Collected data
□ □ □ □

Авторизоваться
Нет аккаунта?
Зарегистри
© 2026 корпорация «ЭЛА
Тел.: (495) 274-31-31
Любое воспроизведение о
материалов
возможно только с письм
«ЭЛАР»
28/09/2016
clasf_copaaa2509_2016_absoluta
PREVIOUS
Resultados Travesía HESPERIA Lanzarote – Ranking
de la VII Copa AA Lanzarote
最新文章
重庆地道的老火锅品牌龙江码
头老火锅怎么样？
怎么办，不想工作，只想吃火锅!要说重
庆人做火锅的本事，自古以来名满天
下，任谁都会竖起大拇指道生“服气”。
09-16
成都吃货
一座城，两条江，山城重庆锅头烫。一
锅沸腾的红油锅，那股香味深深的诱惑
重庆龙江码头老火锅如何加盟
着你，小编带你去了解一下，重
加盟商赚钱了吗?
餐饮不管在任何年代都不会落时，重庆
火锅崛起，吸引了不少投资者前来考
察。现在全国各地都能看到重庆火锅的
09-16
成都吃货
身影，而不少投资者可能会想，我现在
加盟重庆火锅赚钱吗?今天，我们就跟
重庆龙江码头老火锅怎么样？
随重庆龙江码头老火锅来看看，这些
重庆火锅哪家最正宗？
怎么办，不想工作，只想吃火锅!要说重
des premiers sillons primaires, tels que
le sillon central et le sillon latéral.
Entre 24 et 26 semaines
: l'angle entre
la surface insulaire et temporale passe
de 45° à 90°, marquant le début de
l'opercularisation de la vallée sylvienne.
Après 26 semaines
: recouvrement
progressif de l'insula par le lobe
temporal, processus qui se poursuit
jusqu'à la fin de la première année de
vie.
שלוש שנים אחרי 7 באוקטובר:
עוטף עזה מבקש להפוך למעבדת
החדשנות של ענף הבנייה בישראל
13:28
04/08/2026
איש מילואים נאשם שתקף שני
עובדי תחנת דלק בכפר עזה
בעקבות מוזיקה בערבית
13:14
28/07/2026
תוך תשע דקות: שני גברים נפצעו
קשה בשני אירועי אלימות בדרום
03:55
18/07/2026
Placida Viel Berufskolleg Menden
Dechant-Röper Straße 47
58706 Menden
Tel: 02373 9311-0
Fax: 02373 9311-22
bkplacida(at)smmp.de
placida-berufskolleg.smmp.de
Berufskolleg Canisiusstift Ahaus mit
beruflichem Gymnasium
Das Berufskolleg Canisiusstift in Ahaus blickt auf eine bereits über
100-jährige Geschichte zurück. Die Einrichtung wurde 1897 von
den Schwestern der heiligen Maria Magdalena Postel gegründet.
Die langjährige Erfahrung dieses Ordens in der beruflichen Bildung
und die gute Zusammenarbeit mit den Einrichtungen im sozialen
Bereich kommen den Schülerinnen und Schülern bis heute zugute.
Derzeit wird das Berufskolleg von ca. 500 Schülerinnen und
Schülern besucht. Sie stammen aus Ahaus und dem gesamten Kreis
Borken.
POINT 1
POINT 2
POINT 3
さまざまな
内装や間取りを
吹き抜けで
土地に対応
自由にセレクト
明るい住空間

□ □ □ □

TASK GOAL
Copy every line of the entries above, character for character and in the same order.

RESULT FOR THIS EXERCISE
Авторизоваться
Нет аккаунта?
Зарегистри
© 2026 корпорация «ЭЛА
Тел.: (495) 274-31-31
Любое воспроизведение о
материалов
возможно только с письм
«ЭЛАР»
28/09/2016
clasf_copaaa2509_2016_absoluta
PREVIOUS
Resultados Travesía HESPERIA Lanzarote – Ranking
de la VII Copa AA Lanzarote
最新文章
重庆地道的老火锅品牌龙江码
头老火锅怎么样？
怎么办，不想工作，只想吃火锅!要说重
庆人做火锅的本事，自古以来名满天
下，任谁都会竖起大拇指道生“服气”。
09-16
成都吃货
一座城，两条江，山城重庆锅头烫。一
锅沸腾的红油锅，那股香味深深的诱惑
重庆龙江码头老火锅如何加盟
着你，小编带你去了解一下，重
加盟商赚钱了吗?
餐饮不管在任何年代都不会落时，重庆
火锅崛起，吸引了不少投资者前来考
察。现在全国各地都能看到重庆火锅的
09-16
成都吃货
身影，而不少投资者可能会想，我现在
加盟重庆火锅赚钱吗?今天，我们就跟
重庆龙江码头老火锅怎么样？
随重庆龙江码头老火锅来看看，这些
重庆火锅哪家最正宗？
怎么办，不想工作，只想吃火锅!要说重
des premiers sillons primaires, tels que
le sillon central et le sillon latéral.
Entre 24 et 26 semaines
: l'angle entre
la surface insulaire et temporale passe
de 45° à 90°, marquant le début de
l'opercularisation de la vallée sylvienne.
Après 26 semaines
: recouvrement
progressif de l'insula par le lobe
temporal, processus qui se poursuit
jusqu'à la fin de la première année de
vie.
שלוש שנים אחרי 7 באוקטובר:
עוטף עזה מבקש להפוך למעבדת
החדשנות של ענף הבנייה בישראל
13:28
04/08/2026
איש מילואים נאשם שתקף שני
עובדי תחנת דלק בכפר עזה
בעקבות מוזיקה בערבית
13:14
28/07/2026
תוך תשע דקות: שני גברים נפצעו
קשה בשני אירועי אלימות בדרום
03:55
18/07/2026
Placida Viel Berufskolleg Menden
Dechant-Röper Straße 47
58706 Menden
Tel: 02373 9311-0
Fax: 02373 9311-22
bkplacida(at)smmp.de
placida-berufskolleg.smmp.de
Berufskolleg Canisiusstift Ahaus mit
beruflichem Gymnasium
Das Berufskolleg Canisiusstift in Ahaus blickt auf eine bereits über
100-jährige Geschichte zurück. Die Einrichtung wurde 1897 von
den Schwestern der heiligen Maria Magdalena Postel gegründet.
Die langjährige Erfahrung dieses Ordens in der beruflichen Bildung
und die gute Zusammenarbeit mit den Einrichtungen im sozialen
Bereich kommen den Schülerinnen und Schülern bis heute zugute.
Derzeit wird das Berufskolleg von ca. 500 Schülerinnen und
Schülern besucht. Sie stammen aus Ahaus und dem gesamten Kreis
Borken.
POINT 1
POINT 2
POINT 3
さまざまな
内装や間取りを
吹き抜けで
土地に対応
自由にセレクト
明るい住空間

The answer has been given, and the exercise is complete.